## Work instructions
When you reach the line containing "neck: (324, 446)" in the entries below, begin reproducing lines exactly, and stop once the line containing "nose: (417, 542)" is done.

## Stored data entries
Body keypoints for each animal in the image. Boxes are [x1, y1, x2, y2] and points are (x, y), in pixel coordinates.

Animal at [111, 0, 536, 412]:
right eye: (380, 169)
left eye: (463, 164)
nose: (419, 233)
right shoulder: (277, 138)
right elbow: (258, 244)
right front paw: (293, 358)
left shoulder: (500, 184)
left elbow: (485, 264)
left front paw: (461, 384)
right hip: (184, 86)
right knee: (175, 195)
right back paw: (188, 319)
...
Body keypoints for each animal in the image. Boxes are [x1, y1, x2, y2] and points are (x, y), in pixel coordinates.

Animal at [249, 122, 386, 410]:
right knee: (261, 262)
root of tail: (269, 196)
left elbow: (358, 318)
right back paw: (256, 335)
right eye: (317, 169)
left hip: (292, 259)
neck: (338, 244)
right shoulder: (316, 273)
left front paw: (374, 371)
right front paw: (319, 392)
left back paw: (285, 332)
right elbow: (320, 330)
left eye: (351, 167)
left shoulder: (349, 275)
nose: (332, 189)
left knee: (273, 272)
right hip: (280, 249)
--
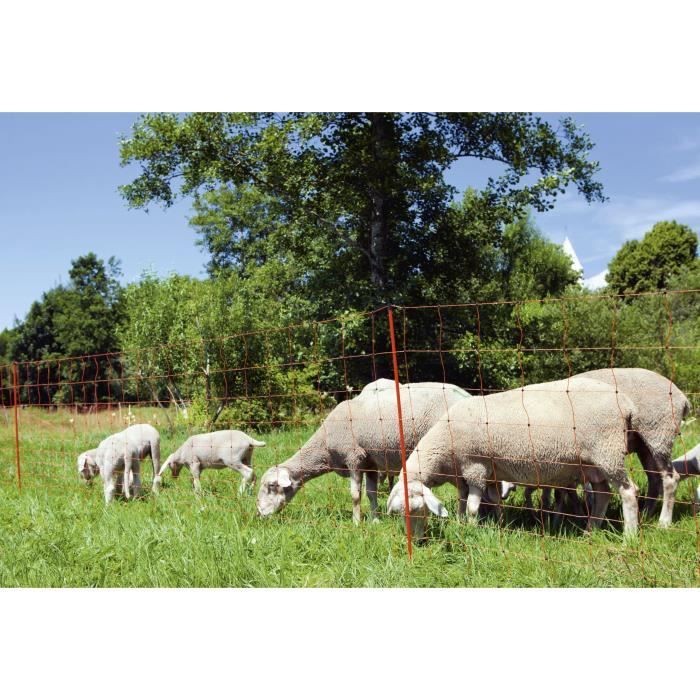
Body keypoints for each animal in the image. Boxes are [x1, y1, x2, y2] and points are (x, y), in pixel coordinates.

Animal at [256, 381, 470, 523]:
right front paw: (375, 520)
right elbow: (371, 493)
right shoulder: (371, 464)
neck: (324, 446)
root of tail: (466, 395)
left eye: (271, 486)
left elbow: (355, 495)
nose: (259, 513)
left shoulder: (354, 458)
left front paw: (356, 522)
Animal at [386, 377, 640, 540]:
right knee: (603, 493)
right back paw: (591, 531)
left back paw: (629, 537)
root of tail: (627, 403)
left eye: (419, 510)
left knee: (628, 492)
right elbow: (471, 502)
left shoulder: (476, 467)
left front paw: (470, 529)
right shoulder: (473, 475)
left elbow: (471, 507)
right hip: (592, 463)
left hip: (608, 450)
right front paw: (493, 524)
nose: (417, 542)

## Solution
neck: (324, 446)
root of tail: (466, 395)
left eye: (271, 486)
left elbow: (355, 495)
nose: (259, 513)
left shoulder: (354, 458)
left front paw: (356, 522)
Animal at [386, 377, 640, 540]:
right knee: (603, 493)
right back paw: (591, 531)
left back paw: (629, 537)
root of tail: (627, 403)
left eye: (419, 510)
left knee: (628, 492)
right elbow: (471, 502)
left shoulder: (476, 467)
left front paw: (470, 529)
right shoulder: (473, 475)
left elbow: (471, 507)
right hip: (592, 463)
left hip: (608, 450)
right front paw: (493, 524)
nose: (417, 542)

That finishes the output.